- [Exercise description]:
Locate and copy each line in the data that contains the word "dass".

- [Material for the task]:
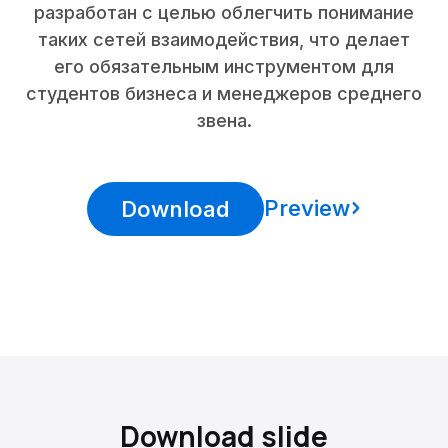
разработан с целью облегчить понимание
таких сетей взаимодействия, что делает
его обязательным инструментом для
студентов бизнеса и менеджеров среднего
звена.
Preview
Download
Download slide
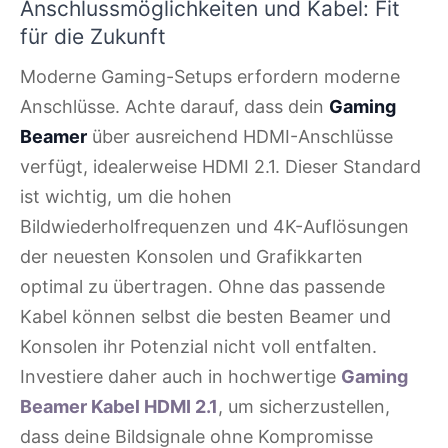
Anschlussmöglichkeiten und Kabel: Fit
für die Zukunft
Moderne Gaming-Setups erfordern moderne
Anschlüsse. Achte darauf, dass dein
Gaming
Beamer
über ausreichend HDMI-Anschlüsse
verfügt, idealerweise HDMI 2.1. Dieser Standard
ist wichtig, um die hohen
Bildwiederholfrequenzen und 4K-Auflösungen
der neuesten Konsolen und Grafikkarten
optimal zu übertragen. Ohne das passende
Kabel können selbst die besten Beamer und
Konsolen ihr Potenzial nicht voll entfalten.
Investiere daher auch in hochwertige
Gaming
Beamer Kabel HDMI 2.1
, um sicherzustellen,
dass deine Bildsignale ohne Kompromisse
--
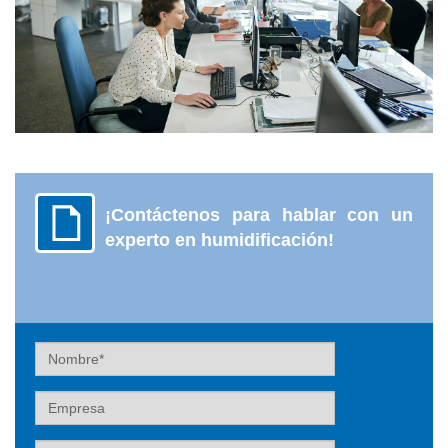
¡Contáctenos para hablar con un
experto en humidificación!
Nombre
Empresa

- [Exercise response]:
Anschlüsse. Achte darauf, dass dein
dass deine Bildsignale ohne Kompromisse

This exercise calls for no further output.